- Work task A -
Switch "AACPDM" to "Academy" in the part of the text on children with disabilities in armed conflicts that opens with the words containing "Children with Disabilities In" and closes with "other childhood-onset disabilities.", and write that part out again.
- Work task B -
The text on children with disabilities in armed conflicts says humanitarian actions are needed to protect certain rights of children. List every right it names there.

- Text provided -
§ §

Children with Disabilities In Armed Conflicts: Call for Humanitarian Actions for Children

The American Academy for Cerebral Palsy and Developmental Medicine (AACPDM) is an Academy of over 1,100 health professionals dedicated to providing multidisciplinary scientific education and promoting excellence in research and services for the benefit of people with and at risk for cerebral palsy and other childhood-onset disabilities.

As an academy for health care professionals and individuals with childhood onset disabilities, the AACPDM is aware of the disproportionate physical and psychological affects suffered by children with medical illness of all types who are in conflict zones.  The conflict in the Ukraine is the most recent example, sparking massive population displacement. Since February 24th, 2022, half a million children have fled Ukraine to neighboring countries, with the number of refugees continuing to grow. 1  Now, humanitarian actions are needed to protect children's rights to safety, health, education, psychosocial support, and protection. Importantly, in 1989 the UN Convention on the Rights of the Child was introduced in order to enshrine the protection of children in conflict in international law.2

Children with disabilities are more likely than other children to experience violence, and this vulnerability is heightened in humanitarian crises.3,4 During armed conflict, the lives of children with disabilities are especially affected when health care and social service infrastructure deteriorates. Crucially, armed conflict negatively impacts the rights of children with disabilities and their access to services in many ways. It compromises health care and rehabilitation services, access to centers providing social support, as well as access to education and recreation. Furthermore, armed conflict has a major negative effect on the mental health of children and adolescents with and without disabilities. The psychological impact of witnessing armed conflict is increasingly being recognized as a major problem for children.5  Parents and caregivers of children with disabilities face additional challenges during armed conflict. Families looking after a member with a disability endure more unfavorable economic conditions, rising costs combined with deteriorating security and transport services further reduce access to services.

§ §

(Human keypoint data)
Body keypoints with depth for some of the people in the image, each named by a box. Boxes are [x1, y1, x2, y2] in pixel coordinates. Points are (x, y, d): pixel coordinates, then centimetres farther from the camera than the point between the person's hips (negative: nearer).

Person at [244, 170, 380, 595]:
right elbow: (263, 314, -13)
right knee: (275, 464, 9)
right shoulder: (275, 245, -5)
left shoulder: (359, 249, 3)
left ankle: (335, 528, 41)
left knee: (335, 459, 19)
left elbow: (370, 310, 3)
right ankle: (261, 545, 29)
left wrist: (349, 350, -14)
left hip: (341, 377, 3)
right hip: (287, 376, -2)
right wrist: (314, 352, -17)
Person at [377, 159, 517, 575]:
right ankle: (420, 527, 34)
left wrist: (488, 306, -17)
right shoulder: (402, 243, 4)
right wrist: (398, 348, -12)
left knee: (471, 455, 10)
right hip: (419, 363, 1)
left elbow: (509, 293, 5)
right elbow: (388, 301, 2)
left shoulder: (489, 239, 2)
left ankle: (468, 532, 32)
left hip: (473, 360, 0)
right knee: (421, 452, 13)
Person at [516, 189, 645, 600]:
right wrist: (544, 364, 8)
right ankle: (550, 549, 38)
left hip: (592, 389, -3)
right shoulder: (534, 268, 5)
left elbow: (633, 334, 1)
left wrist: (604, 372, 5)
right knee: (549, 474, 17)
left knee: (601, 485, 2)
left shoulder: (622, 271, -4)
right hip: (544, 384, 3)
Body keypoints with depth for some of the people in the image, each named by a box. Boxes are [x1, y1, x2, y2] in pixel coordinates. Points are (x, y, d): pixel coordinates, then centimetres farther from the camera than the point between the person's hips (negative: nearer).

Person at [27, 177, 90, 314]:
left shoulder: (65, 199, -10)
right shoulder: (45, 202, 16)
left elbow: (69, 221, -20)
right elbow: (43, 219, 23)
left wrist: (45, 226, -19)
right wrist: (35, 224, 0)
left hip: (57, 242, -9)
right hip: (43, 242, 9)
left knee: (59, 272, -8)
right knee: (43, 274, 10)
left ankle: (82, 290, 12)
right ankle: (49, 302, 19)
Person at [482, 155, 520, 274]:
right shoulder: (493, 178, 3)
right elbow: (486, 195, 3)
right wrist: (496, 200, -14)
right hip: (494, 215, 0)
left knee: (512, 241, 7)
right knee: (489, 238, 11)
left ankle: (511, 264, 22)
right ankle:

§ §

- Answer A -
Children with Disabilities In Armed Conflicts: Call for Humanitarian Actions for Children

The American Academy for Cerebral Palsy and Developmental Medicine (Academy) is an Academy of over 1,100 health professionals dedicated to providing multidisciplinary scientific education and promoting excellence in research and services for the benefit of people with and at risk for cerebral palsy and other childhood-onset disabilities.

- Answer B -
- Safety
- Health
- Education
- Psychosocial support
- Protection